The second step is to use independence wisely. That Mr Arnault coveted Hermès is testament to its good management. But the general rule in the past decade has been that multibrand conglomerates like LVMH, Richemont (home of Cartier and Montblanc) or Kering (Gucci and Saint Laurent) hold an edge over single-brand outfits like Burberry, Prada or Hermès. The cost of building new e-commerce capabilities can be spread more widely; size gives a bargaining advantage with landlords. Creators are lured to the biggest names in a virtuous loop of desirability.
Hermès might have struggled to compete head-on. So instead—and this is the wise part—it played to its strengths. While rivals flocked to the fashionable, ostentatious and cutting-edge, it erred on the side of discretion, timelessness and tradition. Its biggest hits today, the Birkin and Kelly handbags that often sell for $10,000 or more, are refreshed versions of what it has sold for decades. It can do whimsy and eye-catching: its website currently features a functioning porcelain skateboard, a snip at €3,350. And whereas a Dior dress will last one season, an Hermès product is for life. As creative directors shuffle from one brand to the next, at Hermès the same designer has overseen menswear since 1988.
Understatement works as a strategy only because Hermès enjoys an aura of exclusivity. This gives it pricing power to sell knick-knacks for over ten times what they cost to make. Waiting lists for Birkins stretch for years. Because much of what it sells carries through the seasons, Hermès does not need discounts to get it off the shelves. That preserves both margins and the brand, a luxury group’s most valuable asset. The firm claims not to have a marketing department. It is the kind of claim a clever marketing department might dream up, but Hermès does spend only around 5% of revenues on advertising and promotions, half the share of rivals.
The stolid approach has paid off in the pandemic. Sales will probably drop this year because of store and factory closures in the spring. But Hermès looks in better shape than its competitors, says Luca Solca of Bernstein, a broker. It is less reliant than they are on Asian tourists shopping in Paris or New York. It makes most of its wares itself, so does not need to bail out third-party suppliers. Demand wobbles are less of a problem given those long waiting lists. And if well-heeled consumers are to spend in a recession, they favour timeless brands.
For success to endure, Hermès heirs may require one more thing. The company is a digital laggard. A mere 2-3% of its sales last year came from its website, half its rivals’ share. Its Instagram account—a measure of a brand’s buzziness—has just 10m followers, compared with 41m for Chanel or Gucci. It lacks younger consumers who inject brands with vitality; according to Citigroup, a bank, only a quarter of sales are to Gen-Zs or millennials (the oldest of whom are about to turn 40).
Tough as leather 坚韧如皮革
Mr Dumas is alive to this. Hermès has started to branch out into cosmetics, offering aspiring shoppers a cheaper entry point than Birkins (or skateboards). It has invested in a Chinese venture, Shang Xia, that may be useful if consumers in China—big buyers of luxury goods—start coveting local baubles instead of French ones.
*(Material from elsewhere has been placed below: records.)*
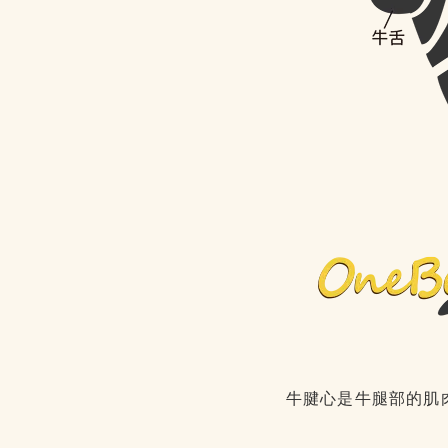
牛腱心是牛腿部的肌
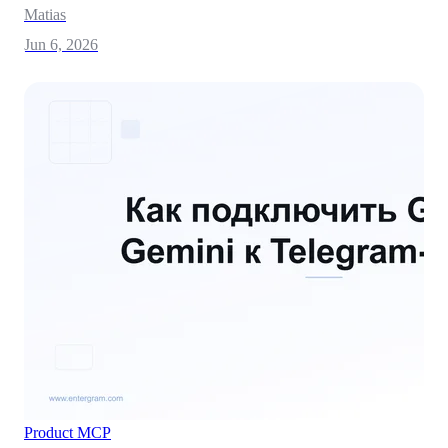
Matias
Jun 6, 2026
Product
MCP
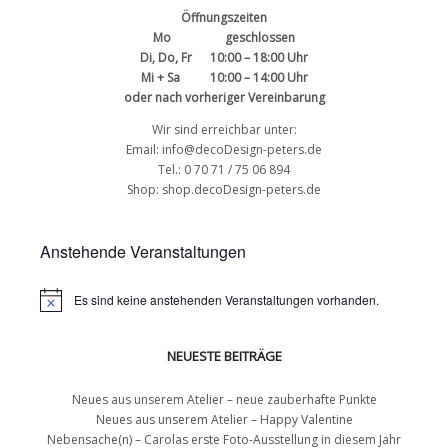
Öffnungszeiten
Mo geschlossen
Di, Do, Fr 10:00 – 18:00 Uhr
Mi + Sa 10:00 – 14:00 Uhr
oder nach vorheriger Vereinbarung
Wir sind erreichbar unter:
Email: info@decoDesign-peters.de
Tel.: 0 70 71 / 75 06 894
Shop:
shop.decoDesign-peters.de
Anstehende Veranstaltungen
Es sind keine anstehenden Veranstaltungen vorhanden.
NEUESTE BEITRÄGE
Neues aus unserem Atelier – neue zauberhafte Punkte
Neues aus unserem Atelier – Happy Valentine
Nebensache(n) – Carolas erste Foto-Ausstellung in diesem Jahr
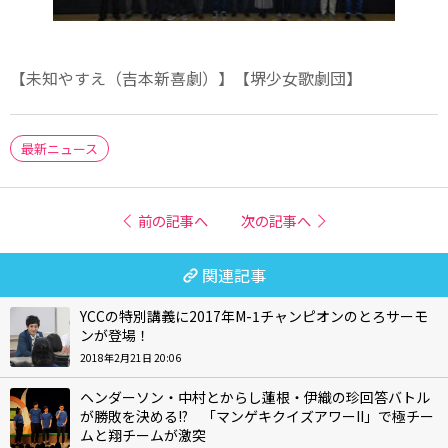
【未知やすえ（吉本新喜劇）】【堺少女歌劇団】
最新ニュース
前の記事へ
次の記事へ
関連記事
YCCの特別講義に2017年M-1チャンピオンのとろサーモ
ンが登場！
2018年2月21日 20:06
ヘンダーソン・中村とからし蓮根・伊織の珍回答バトル
が勝敗を決める!? 「マンゲキクイズアワーII」で極チー
ムと翔チームが激突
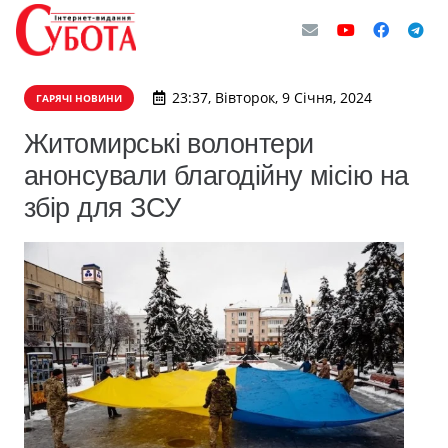
23:37, Вівторок, 9 Січня, 2024
ГАРЯЧІ НОВИНИ
Житомирські волонтери
анонсували благодійну місію на
збір для ЗСУ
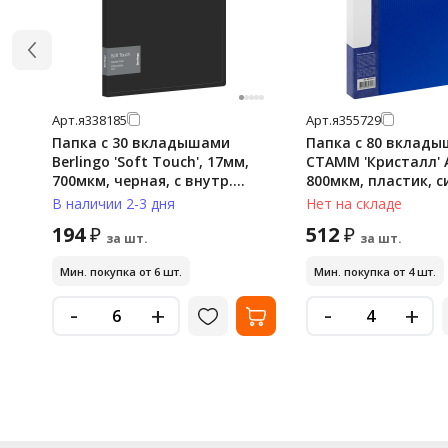
Арт.
я338185
Арт.
я355729
Папка с 30 вкладышами
Папка с 80 вклад
Berlingo 'Soft Touch', 17мм,
СТАММ 'Кристалл' А
700мкм, черная, с внутр.
800мкм, пластик, с
карманом
В наличии 2-3 дня
Нет на складе
194
512
₽
₽
за шт.
за шт.
Мин. покупка от 6 шт.
Мин. покупка от 4 шт.
-
-
+
+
Such moves are not so different from Mr Arnault’s. He might have executed the same savvy strategy at Hermès; LVMH executives still speak of the “brand that got away” with reverence. But the Hermès clan can draw satisfaction from the fact that their investment in the family firm has yielded returns of over 400% since 2010—even juicier than if they had traded their stakes for LVMH shares.